I was wondering how recrawling strategy for some huge search engines works. For example let considering google. We know that google is using dynamic interval for recrawling each web-site. Suppose according to google dynamic interval there is 100k number of sites that should be recrawl every 10 mins. So the crawling process of these 100000 sites should be done in less than 10 mins. Probably there are two possible situations:

1) google bot will fetch the first page of each of these sites and then generate the list of URLs in this page. For each URL it will check whether this url is fetched before or not. If it is new it will fetch the new page. This process will continue until the end of crawl or specific deep threshold.

2) google bot will fetch every page again (no matter it has updated or not)

Suppose google using first strategy, then how a page with same url but updated content will be crawled and indexed? Suppose google using second one, then how it can recrawl all of these pages in less than 10 mins? what about other web pages? probably there are more than 6 billion web page available how recrawling all of these pages in timely manner is possible? I really think it is not possible with using some new technologies like nutch and solr on the hadoop infrastructure.

Regards.

1

1 Answers

1
votes

We use a huge set of computers to fetch (or "crawl") billions of pages on the web.
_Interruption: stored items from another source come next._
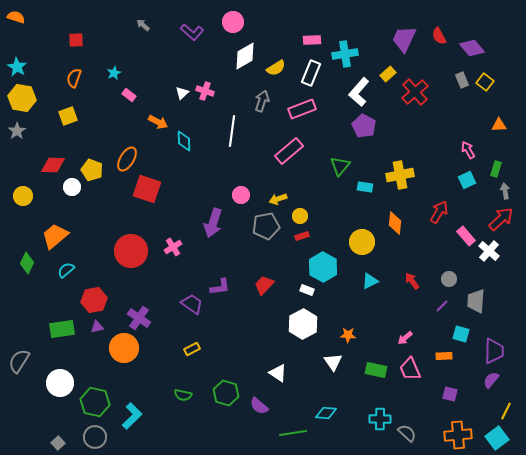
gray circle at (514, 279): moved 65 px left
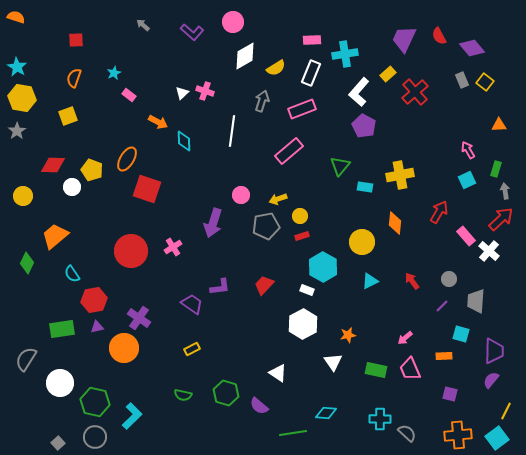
cyan semicircle at (66, 270): moved 6 px right, 4 px down; rotated 84 degrees counterclockwise
orange star at (348, 335): rotated 14 degrees counterclockwise
gray semicircle at (19, 361): moved 7 px right, 2 px up
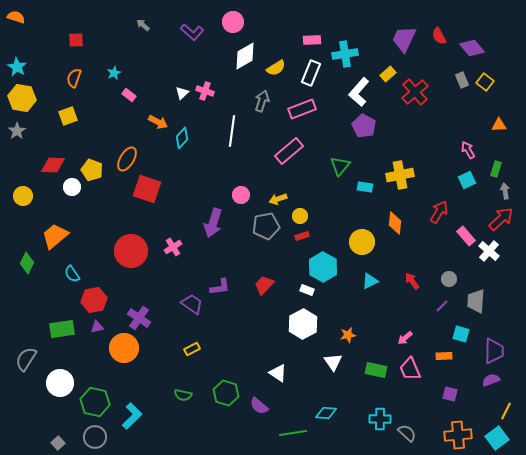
cyan diamond at (184, 141): moved 2 px left, 3 px up; rotated 45 degrees clockwise
purple semicircle at (491, 380): rotated 30 degrees clockwise
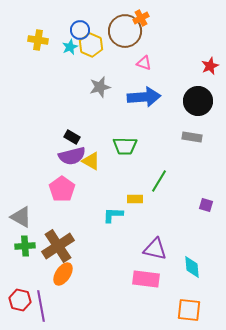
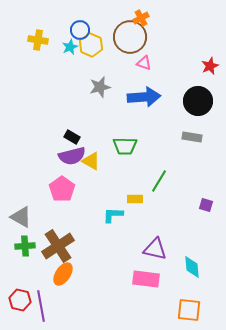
brown circle: moved 5 px right, 6 px down
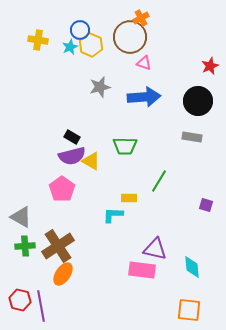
yellow rectangle: moved 6 px left, 1 px up
pink rectangle: moved 4 px left, 9 px up
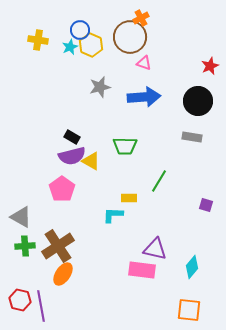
cyan diamond: rotated 45 degrees clockwise
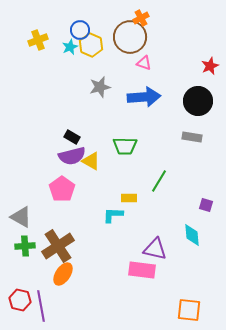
yellow cross: rotated 30 degrees counterclockwise
cyan diamond: moved 32 px up; rotated 45 degrees counterclockwise
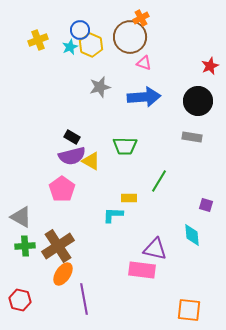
purple line: moved 43 px right, 7 px up
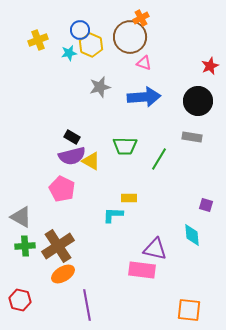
cyan star: moved 1 px left, 6 px down; rotated 14 degrees clockwise
green line: moved 22 px up
pink pentagon: rotated 10 degrees counterclockwise
orange ellipse: rotated 25 degrees clockwise
purple line: moved 3 px right, 6 px down
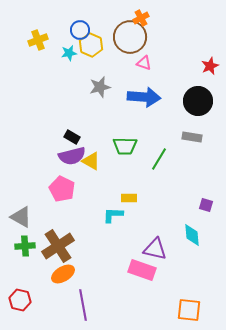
blue arrow: rotated 8 degrees clockwise
pink rectangle: rotated 12 degrees clockwise
purple line: moved 4 px left
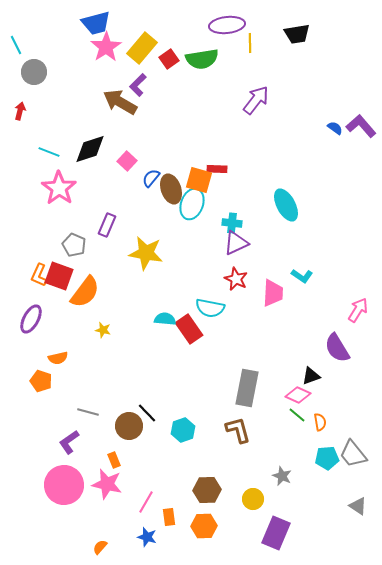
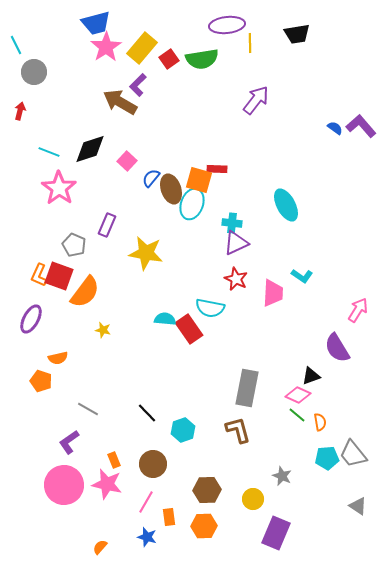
gray line at (88, 412): moved 3 px up; rotated 15 degrees clockwise
brown circle at (129, 426): moved 24 px right, 38 px down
Googlebot uses an algorithmic process: computer programs determine which sites to crawl, how often, and how many pages to fetch from each site.

Googlebot's crawl process begins with a list of webpage URLs, generated from previous crawl processes and augmented with Sitemap data provided by webmasters. As Googlebot visits each of these websites it detects links (SRC and HREF) on each page and adds them to its list of pages to crawl. New sites, changes to existing sites, and dead links are noted and used to update the Google index.

https://support.google.com/webmasters/answer/182072?hl=en

First why does it has to finish its job in 10 minutes?

As in the first paragraph, not all sites are recrawled at same interval. They have an algorithm to determine this.

So googlebot will fetch every page again, but at very different intervals. Its option (2) in your question but with an added algorithm.

They use hadoop infrastructure for scalability.